Feb 23, 2007
Rescuing data from obscurity
All over the world, data gathered by environmental researchers is gathering dust on 8 inch computer tapes, on 5 inch floppies and in decaying notebooks forgotten at the back of never-again-to-be-opened cabinets. These data, most often paid for by taxpayers, didn't necessarily make it into the publication, was perhaps thought uninteresting or was simply left behind when the investigator moved to a better-paid job in finance.
In my experience there are vast treasure stores of data sitting around laboratories that haven't ever been collated because it just didn't seem important, or it was something that one might eventually "get round to doing".
Environmental research today is complex and deals with a vast number of intertwined problems. It's so intertwined that data collected for one purpose may end up playing a key role in some quite unrelated field. Add to that the need for global data sets to compare with global models or remote-sensing information and it's clear that rescuing these individual pieces of information is more important than ever.
As an example, over the last few years some colleagues and I created a global database of seawater oxygen isotope ratios (i.e. the ratio of 18O to 16O in the water molecules). These are used as indicators of water masses and freshwater sources but also influence paleoclimate records derived from carbonates found in ocean sediments. I became interested in this data because as part of my research in palaeoclimate modelling I had included water isotopes in an ocean model and wanted to be able to compare my modelling with observations.
I was aware that some large-scale observational campaigns had included this tracer (notably GEOSECS in the 1980s), and I simply assumed that someone would subsequently have made a gridded data set. I was, however, mistaken. So I began collating observations from the literature in my spare time. I quickly found that the scope of the observational record was much larger than I'd realized – there are more than 100 references – and that other researchers were working along similar lines. We also found that we were collating a great deal of "grey" data – that is, data that might have been associated with a project or publication but that had been recorded separately or was simply unpublished.
Quality control was, of course, vital. We quickly became aware of significant inconsistencies in much of the data. What was nominally the same data from the same investigator would have different transcription errors (typos, missing numbers, sign errors, etc) depending on who we'd got it from.
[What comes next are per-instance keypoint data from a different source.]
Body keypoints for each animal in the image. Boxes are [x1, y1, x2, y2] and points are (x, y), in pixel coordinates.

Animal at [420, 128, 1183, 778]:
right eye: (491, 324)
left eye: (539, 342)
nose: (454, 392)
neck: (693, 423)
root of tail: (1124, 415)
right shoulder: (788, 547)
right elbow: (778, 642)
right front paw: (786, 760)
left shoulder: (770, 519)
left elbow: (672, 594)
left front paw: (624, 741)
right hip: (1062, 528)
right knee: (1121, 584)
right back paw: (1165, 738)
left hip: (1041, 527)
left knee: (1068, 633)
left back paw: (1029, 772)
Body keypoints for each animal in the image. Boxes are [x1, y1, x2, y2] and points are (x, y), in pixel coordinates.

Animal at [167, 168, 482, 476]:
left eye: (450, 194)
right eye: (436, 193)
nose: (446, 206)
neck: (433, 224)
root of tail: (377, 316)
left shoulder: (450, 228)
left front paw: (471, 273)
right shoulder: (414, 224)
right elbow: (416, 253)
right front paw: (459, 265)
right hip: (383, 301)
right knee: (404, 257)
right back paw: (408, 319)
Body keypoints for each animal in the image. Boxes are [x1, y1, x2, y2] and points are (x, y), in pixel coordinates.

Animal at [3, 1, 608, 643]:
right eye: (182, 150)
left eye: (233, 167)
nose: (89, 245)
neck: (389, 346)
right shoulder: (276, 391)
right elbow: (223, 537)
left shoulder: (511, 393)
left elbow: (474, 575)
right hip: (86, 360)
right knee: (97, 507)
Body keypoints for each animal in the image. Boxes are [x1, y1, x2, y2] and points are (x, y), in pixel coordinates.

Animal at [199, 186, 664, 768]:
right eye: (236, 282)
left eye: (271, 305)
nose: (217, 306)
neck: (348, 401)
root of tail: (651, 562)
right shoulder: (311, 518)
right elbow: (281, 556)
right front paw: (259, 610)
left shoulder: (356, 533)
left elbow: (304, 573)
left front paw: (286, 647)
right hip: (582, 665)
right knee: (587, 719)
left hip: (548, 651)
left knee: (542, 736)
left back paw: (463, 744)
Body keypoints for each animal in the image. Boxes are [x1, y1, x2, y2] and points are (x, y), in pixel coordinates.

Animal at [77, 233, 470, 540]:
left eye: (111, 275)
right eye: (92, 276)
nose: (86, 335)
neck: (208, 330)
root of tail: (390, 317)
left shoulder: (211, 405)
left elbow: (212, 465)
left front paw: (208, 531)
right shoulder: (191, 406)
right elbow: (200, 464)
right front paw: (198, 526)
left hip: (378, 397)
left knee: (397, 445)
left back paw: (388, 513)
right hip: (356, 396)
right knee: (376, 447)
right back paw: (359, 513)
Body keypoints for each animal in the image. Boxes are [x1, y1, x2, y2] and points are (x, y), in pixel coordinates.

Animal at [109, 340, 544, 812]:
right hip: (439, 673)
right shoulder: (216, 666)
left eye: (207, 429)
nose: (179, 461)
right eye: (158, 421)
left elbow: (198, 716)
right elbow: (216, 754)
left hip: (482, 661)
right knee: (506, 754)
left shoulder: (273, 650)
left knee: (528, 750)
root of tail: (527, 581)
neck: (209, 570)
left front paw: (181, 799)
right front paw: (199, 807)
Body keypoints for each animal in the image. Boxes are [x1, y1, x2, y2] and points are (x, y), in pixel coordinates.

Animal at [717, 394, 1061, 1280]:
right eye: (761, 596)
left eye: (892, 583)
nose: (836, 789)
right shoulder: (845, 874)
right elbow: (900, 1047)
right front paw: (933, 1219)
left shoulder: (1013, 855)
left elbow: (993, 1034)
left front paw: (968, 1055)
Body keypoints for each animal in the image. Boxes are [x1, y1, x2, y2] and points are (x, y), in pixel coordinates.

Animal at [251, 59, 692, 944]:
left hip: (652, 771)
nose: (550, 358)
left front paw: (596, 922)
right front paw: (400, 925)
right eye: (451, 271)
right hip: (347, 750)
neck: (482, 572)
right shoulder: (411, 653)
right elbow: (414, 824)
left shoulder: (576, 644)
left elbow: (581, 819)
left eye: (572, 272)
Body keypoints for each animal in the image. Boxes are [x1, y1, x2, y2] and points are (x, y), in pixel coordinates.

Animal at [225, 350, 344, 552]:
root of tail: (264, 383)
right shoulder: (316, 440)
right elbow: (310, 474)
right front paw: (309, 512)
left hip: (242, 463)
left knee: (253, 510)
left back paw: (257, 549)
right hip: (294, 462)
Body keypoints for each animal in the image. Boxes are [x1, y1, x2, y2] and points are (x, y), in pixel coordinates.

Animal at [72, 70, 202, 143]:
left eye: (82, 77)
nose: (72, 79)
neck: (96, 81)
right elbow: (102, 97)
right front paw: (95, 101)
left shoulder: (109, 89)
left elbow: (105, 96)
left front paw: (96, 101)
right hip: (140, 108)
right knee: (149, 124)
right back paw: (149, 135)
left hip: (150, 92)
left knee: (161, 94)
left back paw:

Separate measurements of the same deep water mass, which should be relatively stable, would be wildly out – by much more than the analytical error. Many of these problems were fixed by tracking down the original source, or getting an up-to-date calibration from the laboratory involved, but some remain a mystery.
Nonetheless, the database grew substantially and, as geographical regions were filled in, anomalous data stood out more clearly and could be flagged more easily. Eventually we ended up with a comprehensive data set that is becoming widely used. It has served to highlight many hard-to-find papers and data sets of wider relevance that would previously have been ignored.
Despite this success, there are still substantial amounts of data, both published and unpublished, that are not included in the database. It is worth exploring why that is the case in order to suggest ways in which it can be overcome.
The most important problem is the natural tendency for investigators to want to retain ownership of data and to be part of any analysis. To be clear, I'm not speaking about data sets that have just been gathered and that researchers haven't yet worked on – it is obviously correct that the data gatherers need to have a reasonable time window within which to assimilate their data – but rather I'm referring to the older work that is no longer at the forefront of their research.
This relates to the need of the original investigators to see themselves as researchers rather than "mere" operational data gatherers. While understandable, this shift is part of an inevitable transition as a scientific field matures. The first few measurements of a quantity are important science, the next few provide vital evaluation, but after a few tens of thousands, the important questions often relate to spatial and temporal variability and are difficult for a single researcher in isolation to address.
An ancillary concern is the worry that the researcher will not be be properly credited. It does take time and effort to collate data and ensure that metadata are appropriate, for which, sadly, there is little recognition. A number of ideas have been proposed. For instance, a data centre could issue a digital object identifier for each data set so that it could then be referenced directly in articles and reports. No solution is yet available, however.
The second significant problem is simply the time factor. If data are not archived in a usable format with appropriate metadata at the time of publication or when the analyses are done, it can be a significant chore to do it a year or more later. There is therefore a paradoxical situation where the more data there are, the less likely it is that they will be submitted to an archive. This is where more institutionalized help may be useful. For instance, research centres and funding agencies could specifically fund short-term data-rescue efforts.
Going out to collect new data is expensive and duplicating previous efforts is rarely worthwhile scientifically. Getting a new decade-long time series will take, well, a decade. Despite the problems mentioned above, data rescue is cheap and effective and does not involve foreign travel – something that should commend itself to programme managers, if not the investigators themselves.
About the author
Gavin Schmidt is a climate researcher at the NASA Goddard Institute for Space Studies and a regular contributor to RealClimate. He would be very appreciative of any more data on seawater δ18O that anyone has lying around.